=== Directions for this task ===
Reproduce every one of the lines below, character for character, with no changes.

=== Saved entries ===
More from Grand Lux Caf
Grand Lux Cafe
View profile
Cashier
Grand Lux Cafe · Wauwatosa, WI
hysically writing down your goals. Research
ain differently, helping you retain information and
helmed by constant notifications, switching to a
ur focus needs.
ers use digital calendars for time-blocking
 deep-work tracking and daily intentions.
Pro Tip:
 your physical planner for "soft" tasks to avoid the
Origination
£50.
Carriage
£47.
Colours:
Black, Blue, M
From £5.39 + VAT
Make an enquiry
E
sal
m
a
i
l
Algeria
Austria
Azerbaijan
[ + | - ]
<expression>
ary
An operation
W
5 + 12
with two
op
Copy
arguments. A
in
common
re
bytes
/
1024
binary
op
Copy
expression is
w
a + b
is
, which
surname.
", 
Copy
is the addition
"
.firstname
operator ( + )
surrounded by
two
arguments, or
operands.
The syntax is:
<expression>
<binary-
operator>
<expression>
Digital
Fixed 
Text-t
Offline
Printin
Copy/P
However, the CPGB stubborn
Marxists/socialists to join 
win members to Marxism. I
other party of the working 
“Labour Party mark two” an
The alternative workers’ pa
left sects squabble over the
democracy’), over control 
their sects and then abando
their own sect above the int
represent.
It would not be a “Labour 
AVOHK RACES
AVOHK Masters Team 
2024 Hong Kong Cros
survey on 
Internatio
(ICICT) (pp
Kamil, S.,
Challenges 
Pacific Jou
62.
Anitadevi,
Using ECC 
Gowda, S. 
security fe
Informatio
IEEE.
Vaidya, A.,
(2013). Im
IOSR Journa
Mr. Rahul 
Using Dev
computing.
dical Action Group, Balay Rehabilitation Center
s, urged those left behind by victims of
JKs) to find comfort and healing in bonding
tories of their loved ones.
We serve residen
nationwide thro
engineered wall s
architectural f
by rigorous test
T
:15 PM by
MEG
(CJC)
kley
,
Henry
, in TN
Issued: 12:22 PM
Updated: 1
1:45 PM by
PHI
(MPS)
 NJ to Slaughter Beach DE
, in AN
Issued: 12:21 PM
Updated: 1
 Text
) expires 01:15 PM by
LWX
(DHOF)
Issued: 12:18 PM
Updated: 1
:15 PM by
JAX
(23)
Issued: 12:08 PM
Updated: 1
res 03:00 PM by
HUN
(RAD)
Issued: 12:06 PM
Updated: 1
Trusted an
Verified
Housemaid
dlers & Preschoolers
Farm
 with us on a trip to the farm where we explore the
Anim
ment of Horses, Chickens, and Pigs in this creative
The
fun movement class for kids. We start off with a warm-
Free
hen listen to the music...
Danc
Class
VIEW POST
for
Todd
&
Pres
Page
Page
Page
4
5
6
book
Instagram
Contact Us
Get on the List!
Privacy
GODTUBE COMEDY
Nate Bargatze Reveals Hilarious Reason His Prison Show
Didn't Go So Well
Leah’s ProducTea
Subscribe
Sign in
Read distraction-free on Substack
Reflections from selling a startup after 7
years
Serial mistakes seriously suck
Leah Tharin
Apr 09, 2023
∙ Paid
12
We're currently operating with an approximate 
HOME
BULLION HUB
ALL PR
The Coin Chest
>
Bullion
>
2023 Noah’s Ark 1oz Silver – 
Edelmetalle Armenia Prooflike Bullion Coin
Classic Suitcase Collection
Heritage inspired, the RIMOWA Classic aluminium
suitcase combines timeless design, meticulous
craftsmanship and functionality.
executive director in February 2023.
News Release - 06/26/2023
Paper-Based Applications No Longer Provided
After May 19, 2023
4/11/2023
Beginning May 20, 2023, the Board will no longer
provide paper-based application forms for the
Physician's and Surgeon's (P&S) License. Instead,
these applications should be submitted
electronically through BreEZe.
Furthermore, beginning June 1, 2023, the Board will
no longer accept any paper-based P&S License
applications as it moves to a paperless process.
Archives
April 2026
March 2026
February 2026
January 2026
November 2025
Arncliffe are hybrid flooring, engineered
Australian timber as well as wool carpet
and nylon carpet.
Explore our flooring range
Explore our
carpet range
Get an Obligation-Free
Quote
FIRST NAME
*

=== Solution ===
More from Grand Lux Caf
Grand Lux Cafe
View profile
Cashier
Grand Lux Cafe · Wauwatosa, WI
hysically writing down your goals. Research
ain differently, helping you retain information and
helmed by constant notifications, switching to a
ur focus needs.
ers use digital calendars for time-blocking
 deep-work tracking and daily intentions.
Pro Tip:
 your physical planner for "soft" tasks to avoid the
Origination
£50.
Carriage
£47.
Colours:
Black, Blue, M
From £5.39 + VAT
Make an enquiry
E
sal
m
a
i
l
Algeria
Austria
Azerbaijan
[ + | - ]
<expression>
ary
An operation
W
5 + 12
with two
op
Copy
arguments. A
in
common
re
bytes
/
1024
binary
op
Copy
expression is
w
a + b
is
, which
surname.
", 
Copy
is the addition
"
.firstname
operator ( + )
surrounded by
two
arguments, or
operands.
The syntax is:
<expression>
<binary-
operator>
<expression>
Digital
Fixed 
Text-t
Offline
Printin
Copy/P
However, the CPGB stubborn
Marxists/socialists to join 
win members to Marxism. I
other party of the working 
“Labour Party mark two” an
The alternative workers’ pa
left sects squabble over the
democracy’), over control 
their sects and then abando
their own sect above the int
represent.
It would not be a “Labour 
AVOHK RACES
AVOHK Masters Team 
2024 Hong Kong Cros
survey on 
Internatio
(ICICT) (pp
Kamil, S.,
Challenges 
Pacific Jou
62.
Anitadevi,
Using ECC 
Gowda, S. 
security fe
Informatio
IEEE.
Vaidya, A.,
(2013). Im
IOSR Journa
Mr. Rahul 
Using Dev
computing.
dical Action Group, Balay Rehabilitation Center
s, urged those left behind by victims of
JKs) to find comfort and healing in bonding
tories of their loved ones.
We serve residen
nationwide thro
engineered wall s
architectural f
by rigorous test
T
:15 PM by
MEG
(CJC)
kley
,
Henry
, in TN
Issued: 12:22 PM
Updated: 1
1:45 PM by
PHI
(MPS)
 NJ to Slaughter Beach DE
, in AN
Issued: 12:21 PM
Updated: 1
 Text
) expires 01:15 PM by
LWX
(DHOF)
Issued: 12:18 PM
Updated: 1
:15 PM by
JAX
(23)
Issued: 12:08 PM
Updated: 1
res 03:00 PM by
HUN
(RAD)
Issued: 12:06 PM
Updated: 1
Trusted an
Verified
Housemaid
dlers & Preschoolers
Farm
 with us on a trip to the farm where we explore the
Anim
ment of Horses, Chickens, and Pigs in this creative
The
fun movement class for kids. We start off with a warm-
Free
hen listen to the music...
Danc
Class
VIEW POST
for
Todd
&
Pres
Page
Page
Page
4
5
6
book
Instagram
Contact Us
Get on the List!
Privacy
GODTUBE COMEDY
Nate Bargatze Reveals Hilarious Reason His Prison Show
Didn't Go So Well
Leah’s ProducTea
Subscribe
Sign in
Read distraction-free on Substack
Reflections from selling a startup after 7
years
Serial mistakes seriously suck
Leah Tharin
Apr 09, 2023
∙ Paid
12
We're currently operating with an approximate 
HOME
BULLION HUB
ALL PR
The Coin Chest
>
Bullion
>
2023 Noah’s Ark 1oz Silver – 
Edelmetalle Armenia Prooflike Bullion Coin
Classic Suitcase Collection
Heritage inspired, the RIMOWA Classic aluminium
suitcase combines timeless design, meticulous
craftsmanship and functionality.
executive director in February 2023.
News Release - 06/26/2023
Paper-Based Applications No Longer Provided
After May 19, 2023
4/11/2023
Beginning May 20, 2023, the Board will no longer
provide paper-based application forms for the
Physician's and Surgeon's (P&S) License. Instead,
these applications should be submitted
electronically through BreEZe.
Furthermore, beginning June 1, 2023, the Board will
no longer accept any paper-based P&S License
applications as it moves to a paperless process.
Archives
April 2026
March 2026
February 2026
January 2026
November 2025
Arncliffe are hybrid flooring, engineered
Australian timber as well as wool carpet
and nylon carpet.
Explore our flooring range
Explore our
carpet range
Get an Obligation-Free
Quote
FIRST NAME
*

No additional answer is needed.